«Wir können nicht mit Fug und Recht behaupten, wir haben hier ein Problem – wir können aber auch nicht sagen, es ist keines», wird  Empa-Forscher Bernd Nowack in einer Mitteilung der Eidgenössischen Materialprüfungs- und Forschungsanstalt Empa zitiert. Gemeinsam mit Wissenschaftler der ETH Zürich beschäftigte er sich mit dem derzeitigen (Un)Wissenstand zum Thema Nanoplastik.

Die kleinen Unbekannten

Als Nanoplastik gelten Stücke von Kunststoffen, die durch Verwitterung und Abbauprozesse absolut winzig geworden sind. In jedem Fall sind diese Partikel kleiner als Mikroplastik, der per Definition unter 5 Millimeter Durchmesser hat. 

Mikroplastik gibt es mittlerweile überall auf der Welt: in abgelegenen Bergseen, im arktischen Meereis, in Tiefseeböden und in der Luft, heisst es in der Mitteilung weiter. Da daraus höchst wahrscheinlich Nanoplastik entsteht, wächst die Sorge um dessen Auswirkungen auf Gesundheit und Umwelt. Zumal unbekannt ist, in welchen Mengen die winzigen Partikel bereits vorhanden sind. 

Kaum messbare Menge

Das liege daran, dass künstliche Nanopartikel aus Plastik kaum von anderen und natürlichen Teilchen unterschieden werden können. Es müssten daher neue Analysemethoden gefunden werden.

In einem nächsten Schritt gehe es darum, die Gefährlichkeit von Nanoplastik zu untersuchen. Dass die Stückchen chemisch z. T. sehr unterschiedlich zusammengesetzt sind, macht das Ganze zusätzlich schwierig.

Kleines kommt weiter

Je kleiner ein Partikel ist, desto weiter kann es sich im Körper ausbreiten, heisst es weiter. Bisher ist unklar, ob Nanoplastik etwa die Blut-Hirn-Schranke oder die Plazenta überwinden und damit ins Gehirn oder einen wachsenden Fötus gelangen kann. Im Gegensatz dazu werde über die Nahrung aufgenommener Mikroplastik vermutlich einfach wieder ausgeschieden, ohne in den Blutkreislauf zu kommen.

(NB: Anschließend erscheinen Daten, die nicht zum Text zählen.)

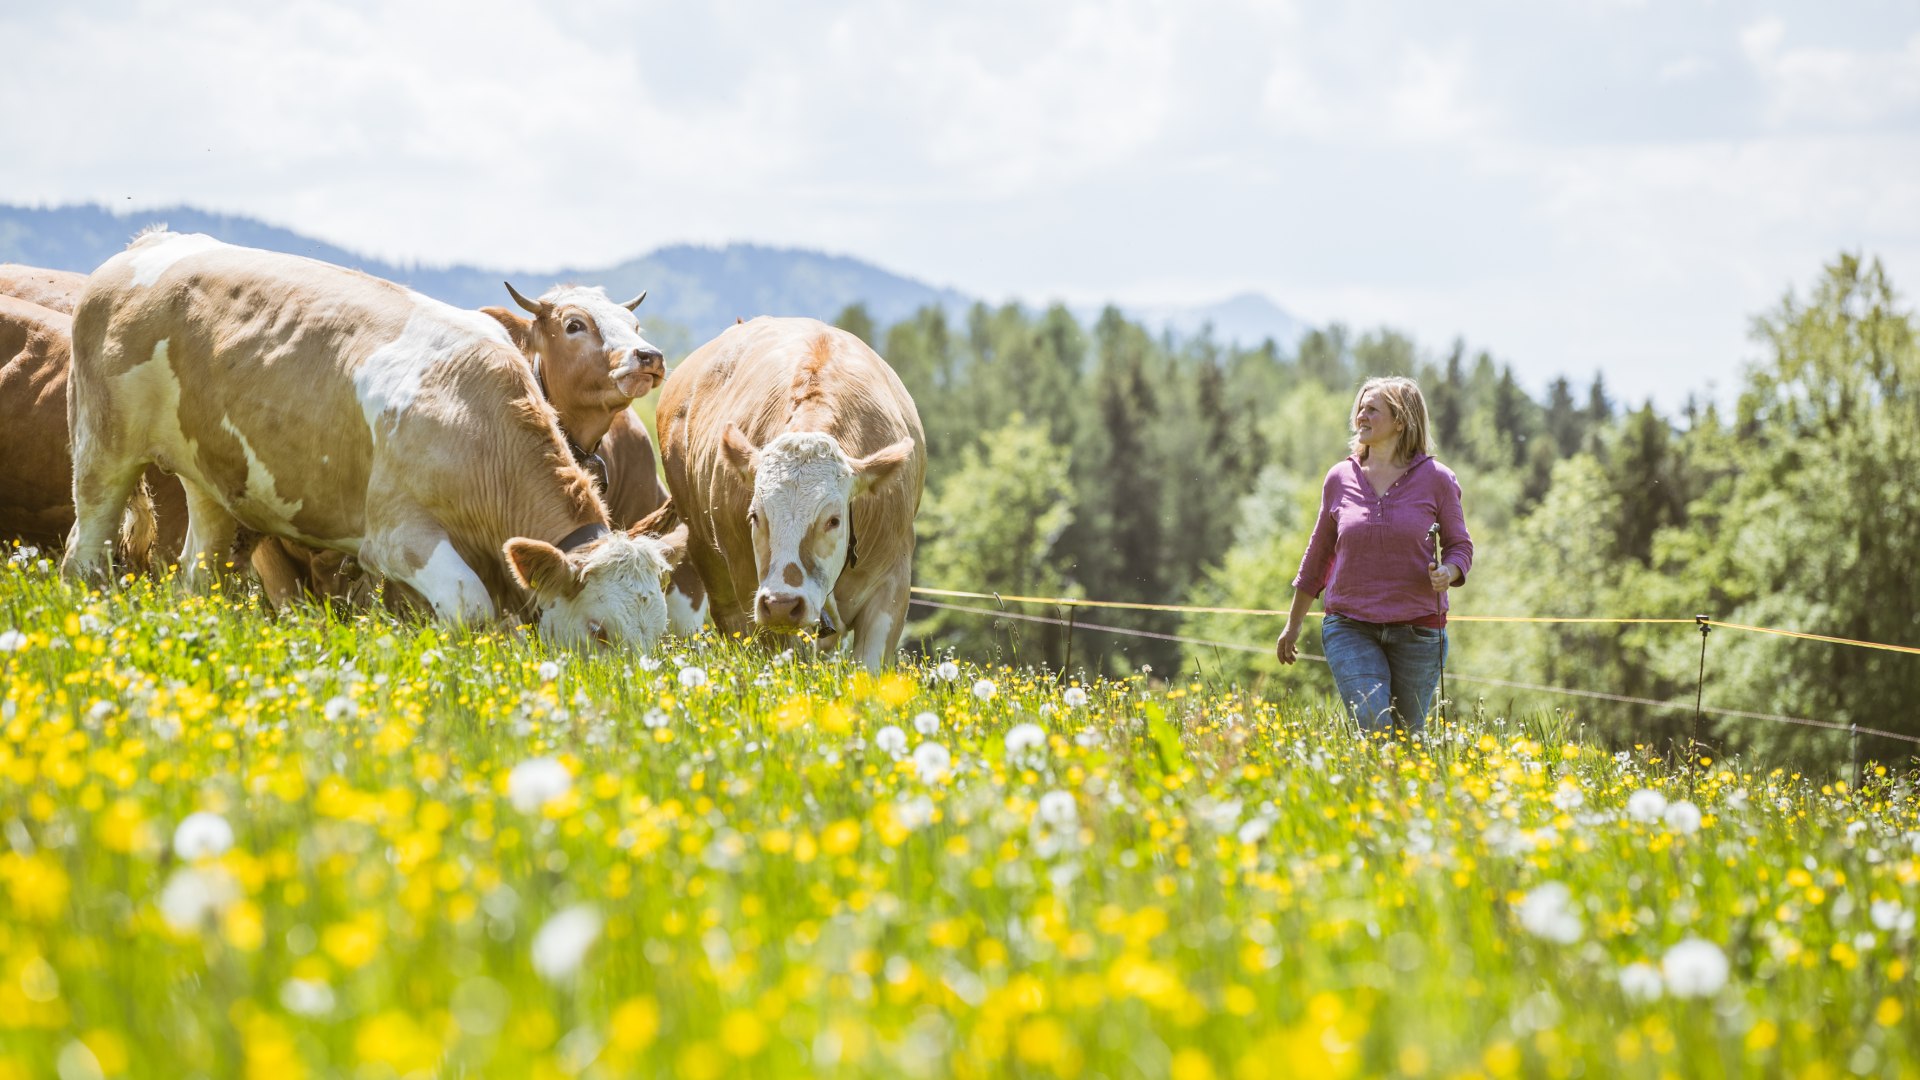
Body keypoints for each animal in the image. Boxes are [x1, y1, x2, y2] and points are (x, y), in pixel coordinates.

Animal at [63, 228, 687, 645]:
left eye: (658, 630)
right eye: (600, 631)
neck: (474, 415)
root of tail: (149, 244)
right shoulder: (397, 538)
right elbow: (469, 609)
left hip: (211, 482)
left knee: (196, 577)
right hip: (102, 447)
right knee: (82, 553)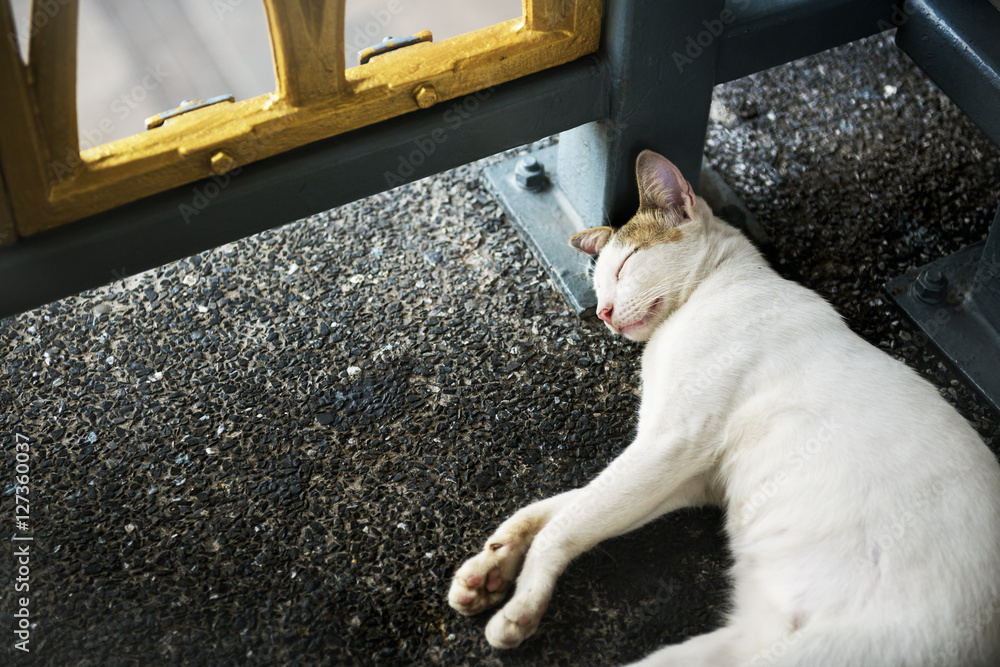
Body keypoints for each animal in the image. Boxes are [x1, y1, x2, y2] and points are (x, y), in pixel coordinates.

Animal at [450, 151, 1000, 667]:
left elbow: (566, 524)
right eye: (599, 285)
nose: (603, 313)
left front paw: (521, 604)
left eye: (625, 267)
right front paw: (493, 563)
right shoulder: (685, 473)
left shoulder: (671, 443)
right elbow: (561, 506)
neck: (705, 296)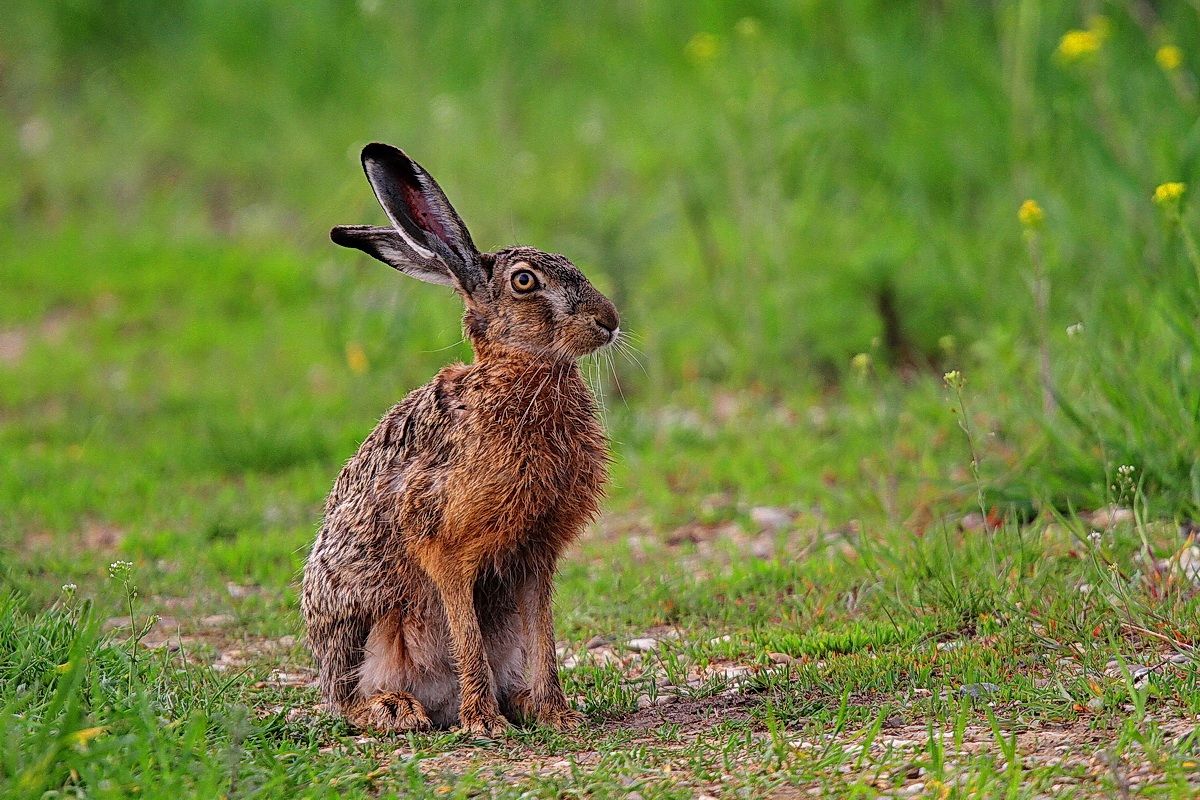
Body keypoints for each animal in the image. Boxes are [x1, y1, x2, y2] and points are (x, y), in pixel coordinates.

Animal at [301, 143, 618, 736]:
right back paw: (398, 709)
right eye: (524, 282)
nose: (608, 321)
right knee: (349, 700)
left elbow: (545, 636)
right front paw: (484, 724)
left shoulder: (536, 555)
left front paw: (558, 716)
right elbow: (464, 630)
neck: (516, 373)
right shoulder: (443, 542)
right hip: (364, 627)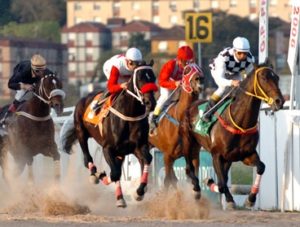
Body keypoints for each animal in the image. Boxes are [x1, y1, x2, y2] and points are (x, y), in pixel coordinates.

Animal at [60, 60, 157, 207]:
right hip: (81, 132)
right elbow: (114, 174)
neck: (129, 114)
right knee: (87, 158)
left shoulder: (138, 147)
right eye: (140, 78)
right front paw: (103, 177)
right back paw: (94, 174)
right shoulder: (107, 148)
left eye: (153, 77)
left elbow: (147, 159)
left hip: (121, 153)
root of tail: (84, 98)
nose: (151, 103)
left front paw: (139, 192)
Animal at [148, 63, 203, 197]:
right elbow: (167, 180)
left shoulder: (194, 154)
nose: (200, 78)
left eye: (198, 67)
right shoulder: (167, 156)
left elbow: (192, 176)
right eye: (187, 70)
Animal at [179, 63, 284, 208]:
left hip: (213, 153)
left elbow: (261, 167)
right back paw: (196, 189)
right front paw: (228, 199)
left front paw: (250, 199)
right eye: (264, 78)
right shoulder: (216, 155)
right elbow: (222, 184)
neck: (239, 123)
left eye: (277, 78)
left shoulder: (246, 154)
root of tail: (191, 105)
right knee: (189, 168)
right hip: (188, 142)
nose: (280, 101)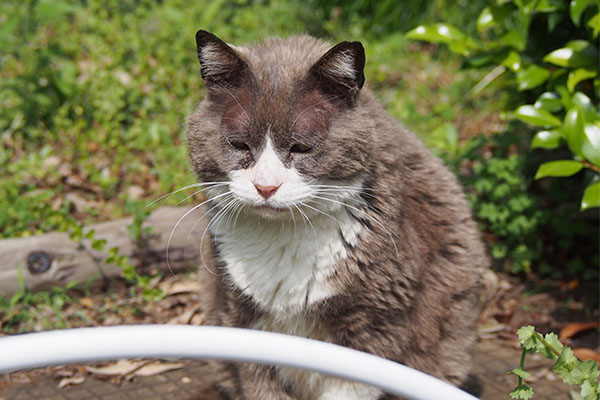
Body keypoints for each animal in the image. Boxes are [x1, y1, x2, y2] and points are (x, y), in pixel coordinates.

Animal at [186, 30, 488, 400]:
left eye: (303, 147)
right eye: (239, 144)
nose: (265, 186)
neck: (284, 238)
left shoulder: (375, 326)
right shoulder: (240, 318)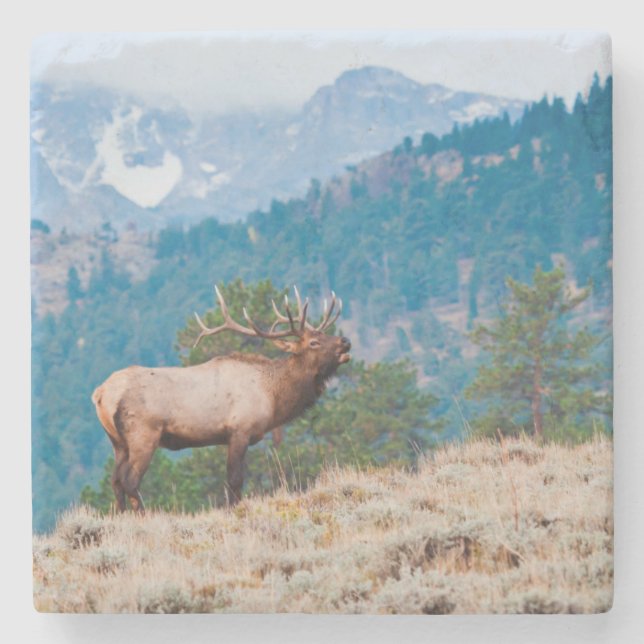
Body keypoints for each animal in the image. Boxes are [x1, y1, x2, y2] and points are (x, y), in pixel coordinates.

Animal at [91, 285, 351, 512]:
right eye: (314, 342)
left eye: (324, 333)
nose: (345, 341)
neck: (273, 397)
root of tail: (101, 393)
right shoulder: (240, 430)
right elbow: (235, 480)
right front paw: (234, 510)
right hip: (143, 434)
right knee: (130, 480)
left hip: (117, 442)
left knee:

Mit kühlem Kopf weiterforschen

Angesichts der vielen Wissenslücken sei es wichtig, auf dem Gebiet des Nanoplastiks weiter zu forschen – allerdings systematisch, breit und mit kühlem Kopf, so die Wissenschaftler. Denn nicht immer würden sich neu auftauchende potenzielle Schadstoffe als so gefährlich wie ursprünglich angenommen herausstellen. Die gesellschaftliche Null-Risiko-Haltung sei aber verständlich, schliesslich wolle niemand Plastik im Essen haben.

Weniger Abfall heisst weniger Mikro- und Nanoplatik

Die Lösung des Problems bestünde darin, Kunststoffe gar nicht erst in die Umwelt gelangen zu lassen. Das ist in der Theorie und teilweise auch praktisch leicht umsetzbar. So kann jeder und jede etwa gegen Littering vorgehen. Denn jedes Take-Away-Geschirr am Wegesrand zerfällt mit der Zeit in immer kleinere Stücke, bis es zu Mikro- und Nanoplastik wird.

Aber Nanoplastik entsteht eben nicht nur bei der unsachgemässen Entsorgung, sondern auch beim Gebrauch von Plastikprodukten durch Abrieb. Dagegen würde nur ein plastikfreies Leben helfen. Ganz ohne diese Kunststoffe gehe es aber nicht, wird Bernd Nowak zitiert:  «Dafür haben die verschiedenen Polymere einfach zu viele positive Eigenschaften.»